My post of December 21st, 2012 on ‘Closed systems in nature?’ is my most popular based on the statistics from WordPress. These statistics led me to go back and read it again, which set me thinking along the same lines while tending the barbeque in our backyard. A sausage is a nice example of a closed system with a boundary, or skin, that is impervious to mass or material moving across the boundary but which allows energy transfer in the form of heat.
Heat transfers into the system [sausage] through the boundary [skin] adjacent to the hot charcoal in my barbeque and heat transfers out on the opposite side. Heat is simply energy transfer that occurs along a temperature gradient or across a temperature difference, from a higher to a lower temperature.

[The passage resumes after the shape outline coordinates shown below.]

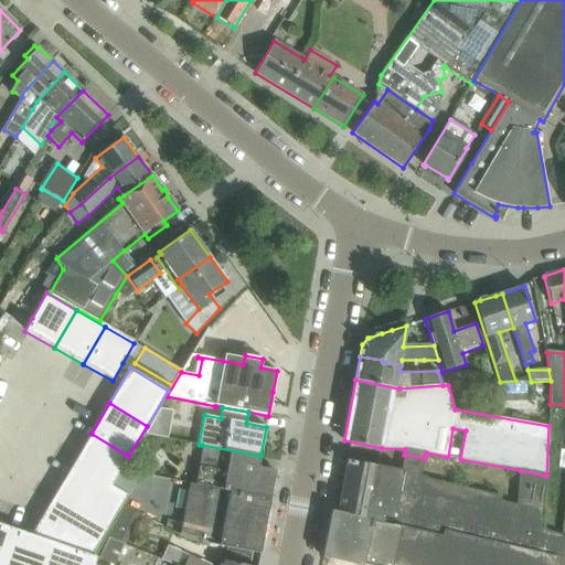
[(110,486),(128,456),(92,434),(73,464),(110,487),(110,486)]
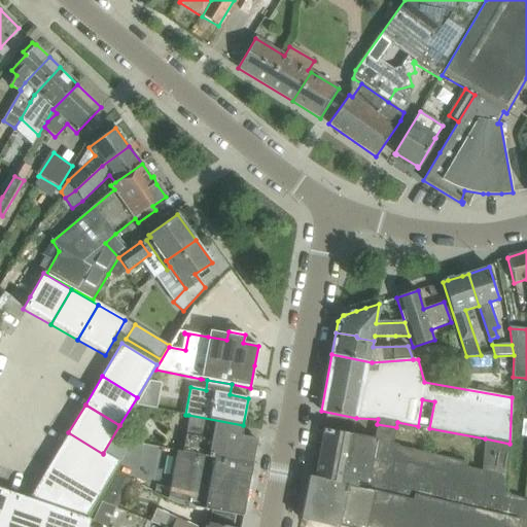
[(188,415),(182,452),(217,458),(252,465),(253,462),(252,462),(256,440),(241,436),(243,425),(188,415)]
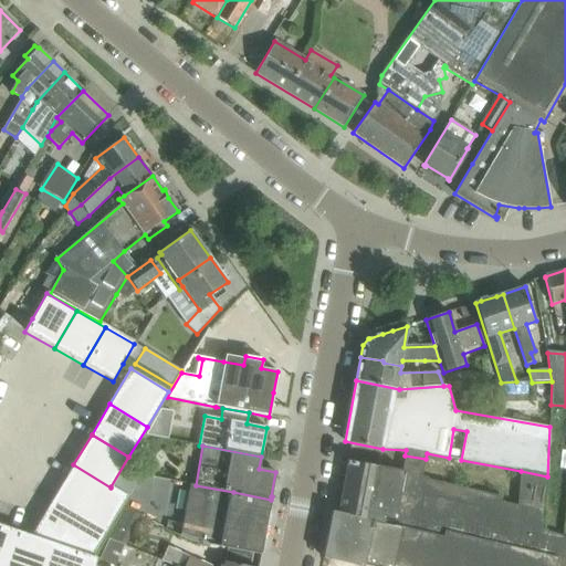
[(345,449),(341,473),(384,482),(388,457),(345,449)]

The temperature difference between the hot charcoal at about 375 degrees Centigrade and a sausage starting to cook at about 70 degrees is larger than the difference between the sausage and the air above it at say 35 degrees Centigrade, so more heat [energy] is transferred into than out of the sausage. The difference between the energy in and out is used to heat and cook the sausage including starting to boil the water-content and trigger chemical reactions associated with cooking. This is a manifestation of the first law of thermodynamics for the closed system, i.e. heat transfer in minus heat transfer out equals the change in the energy content of the system. The net flux of heat into the sausage causes it to get hot and be cooked.
You can’t avoid thermodynamics, it gets involved in everything!